Gov. Paterson's proposal to tax soda in New York fizzled, but President Obama believes it may be time to pop a similar sin tax on the nation.
The President, in an interview with Men's Health magazine released yesterday, said he thought taxing soda and other sugary drinks is worth putting on the table as Congress debates health care reform.
"It's an idea that we should be exploring," the president said. "There's no doubt that our kids drink way too much soda. And every study that's been done about obesity shows that there is as high a correlation between increased soda consumption and obesity as just about anything else."
Obama is floating the idea seven months after a storm of protest forced poll-challenged Gov. Paterson to drop his plans for an 18% tax on soda and other sugary drinks.
Despite that debacle, congressional lawmakers have considered soda taxes as one way to cover the cost of revamping the nation's health care system, estimated to eat up much as $1 trillion over the next decade.
But Obama - who works out six days a week and keeps a bowl of apples in the Oval Office - has been largely mum on the controversial topic, at least until now.

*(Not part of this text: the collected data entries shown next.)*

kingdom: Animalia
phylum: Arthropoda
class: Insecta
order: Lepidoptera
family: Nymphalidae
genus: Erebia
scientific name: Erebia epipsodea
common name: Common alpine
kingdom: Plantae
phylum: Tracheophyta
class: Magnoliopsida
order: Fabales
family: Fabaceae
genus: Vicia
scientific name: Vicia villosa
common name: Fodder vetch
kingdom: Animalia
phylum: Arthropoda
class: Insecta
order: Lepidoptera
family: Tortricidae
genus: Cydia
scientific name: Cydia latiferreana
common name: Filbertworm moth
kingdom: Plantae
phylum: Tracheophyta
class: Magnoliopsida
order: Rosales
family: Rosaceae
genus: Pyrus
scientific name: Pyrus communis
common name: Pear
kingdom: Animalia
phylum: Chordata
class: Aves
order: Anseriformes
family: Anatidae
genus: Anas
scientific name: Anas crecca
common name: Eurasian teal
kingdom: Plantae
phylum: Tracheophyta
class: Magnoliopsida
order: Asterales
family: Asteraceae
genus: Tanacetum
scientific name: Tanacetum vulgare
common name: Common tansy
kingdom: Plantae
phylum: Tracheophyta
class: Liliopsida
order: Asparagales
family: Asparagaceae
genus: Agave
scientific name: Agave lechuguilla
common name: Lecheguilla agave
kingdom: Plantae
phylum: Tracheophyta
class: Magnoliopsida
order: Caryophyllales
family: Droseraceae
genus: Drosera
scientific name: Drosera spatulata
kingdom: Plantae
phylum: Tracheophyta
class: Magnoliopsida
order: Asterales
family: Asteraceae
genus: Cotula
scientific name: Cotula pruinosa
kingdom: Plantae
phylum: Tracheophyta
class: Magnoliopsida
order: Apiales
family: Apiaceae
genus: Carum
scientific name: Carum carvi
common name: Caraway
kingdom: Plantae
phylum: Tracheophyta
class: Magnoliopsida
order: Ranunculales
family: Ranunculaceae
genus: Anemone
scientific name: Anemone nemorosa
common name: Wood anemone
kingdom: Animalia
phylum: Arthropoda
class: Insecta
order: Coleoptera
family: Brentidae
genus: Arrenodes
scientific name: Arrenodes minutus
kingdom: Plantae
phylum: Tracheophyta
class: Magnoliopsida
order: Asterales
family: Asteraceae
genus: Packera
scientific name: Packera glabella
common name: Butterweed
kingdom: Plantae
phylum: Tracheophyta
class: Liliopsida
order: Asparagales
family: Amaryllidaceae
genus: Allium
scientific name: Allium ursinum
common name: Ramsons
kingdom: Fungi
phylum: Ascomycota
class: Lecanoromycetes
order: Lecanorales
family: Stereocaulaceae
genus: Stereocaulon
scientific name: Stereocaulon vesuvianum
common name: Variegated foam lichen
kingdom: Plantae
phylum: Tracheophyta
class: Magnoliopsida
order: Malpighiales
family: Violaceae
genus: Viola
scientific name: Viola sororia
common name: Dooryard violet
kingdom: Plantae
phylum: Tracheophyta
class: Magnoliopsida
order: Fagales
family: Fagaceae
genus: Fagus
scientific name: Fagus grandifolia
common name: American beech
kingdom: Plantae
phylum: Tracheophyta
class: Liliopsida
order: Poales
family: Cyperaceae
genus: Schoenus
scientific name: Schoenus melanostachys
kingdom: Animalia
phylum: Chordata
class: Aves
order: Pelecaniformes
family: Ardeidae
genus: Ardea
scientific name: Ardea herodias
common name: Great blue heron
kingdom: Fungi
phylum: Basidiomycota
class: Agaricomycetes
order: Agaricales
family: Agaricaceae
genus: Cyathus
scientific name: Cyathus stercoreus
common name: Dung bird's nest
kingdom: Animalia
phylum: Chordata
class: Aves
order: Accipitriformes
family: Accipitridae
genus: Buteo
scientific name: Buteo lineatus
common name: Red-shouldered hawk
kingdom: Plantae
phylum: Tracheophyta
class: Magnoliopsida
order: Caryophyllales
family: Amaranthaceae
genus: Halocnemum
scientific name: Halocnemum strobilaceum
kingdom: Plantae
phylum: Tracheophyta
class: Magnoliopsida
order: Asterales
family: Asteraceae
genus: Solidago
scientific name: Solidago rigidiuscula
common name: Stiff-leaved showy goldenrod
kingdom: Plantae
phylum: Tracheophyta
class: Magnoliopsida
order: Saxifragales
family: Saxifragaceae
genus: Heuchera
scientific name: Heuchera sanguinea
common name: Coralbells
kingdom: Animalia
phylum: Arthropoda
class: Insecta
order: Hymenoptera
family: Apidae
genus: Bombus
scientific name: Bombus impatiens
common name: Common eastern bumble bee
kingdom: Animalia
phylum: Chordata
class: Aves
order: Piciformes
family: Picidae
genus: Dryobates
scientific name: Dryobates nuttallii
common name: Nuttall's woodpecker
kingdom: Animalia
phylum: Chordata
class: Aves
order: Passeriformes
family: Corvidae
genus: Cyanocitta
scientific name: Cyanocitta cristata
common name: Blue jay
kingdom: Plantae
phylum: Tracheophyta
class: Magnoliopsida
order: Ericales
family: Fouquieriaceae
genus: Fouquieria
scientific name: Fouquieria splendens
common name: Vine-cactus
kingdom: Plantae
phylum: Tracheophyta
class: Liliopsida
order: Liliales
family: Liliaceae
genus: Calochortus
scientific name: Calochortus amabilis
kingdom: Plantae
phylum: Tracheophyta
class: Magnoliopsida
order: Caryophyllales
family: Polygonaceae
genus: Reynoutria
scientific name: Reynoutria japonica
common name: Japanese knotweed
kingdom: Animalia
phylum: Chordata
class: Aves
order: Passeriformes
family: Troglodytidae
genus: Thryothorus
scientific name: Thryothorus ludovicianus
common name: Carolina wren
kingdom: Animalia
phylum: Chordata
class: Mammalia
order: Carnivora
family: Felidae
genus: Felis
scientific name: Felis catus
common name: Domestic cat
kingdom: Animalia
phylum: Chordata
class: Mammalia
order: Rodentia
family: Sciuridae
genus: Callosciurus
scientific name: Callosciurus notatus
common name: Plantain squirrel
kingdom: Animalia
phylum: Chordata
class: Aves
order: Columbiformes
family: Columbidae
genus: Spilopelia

As in Paterson's case, Obama's comments drew the immediate wrath of industry and consumer-choice groups yesterday.
"The tax code should not be used as a method for social engineering, and that's what this is," said J. Justin Wilson, the senior research analyst for the Center for Consumer Freedom, a group funded in part by the food and beverage industry. "It smacks of the regulation that government imposed on tobacco, but soda is not tobacco."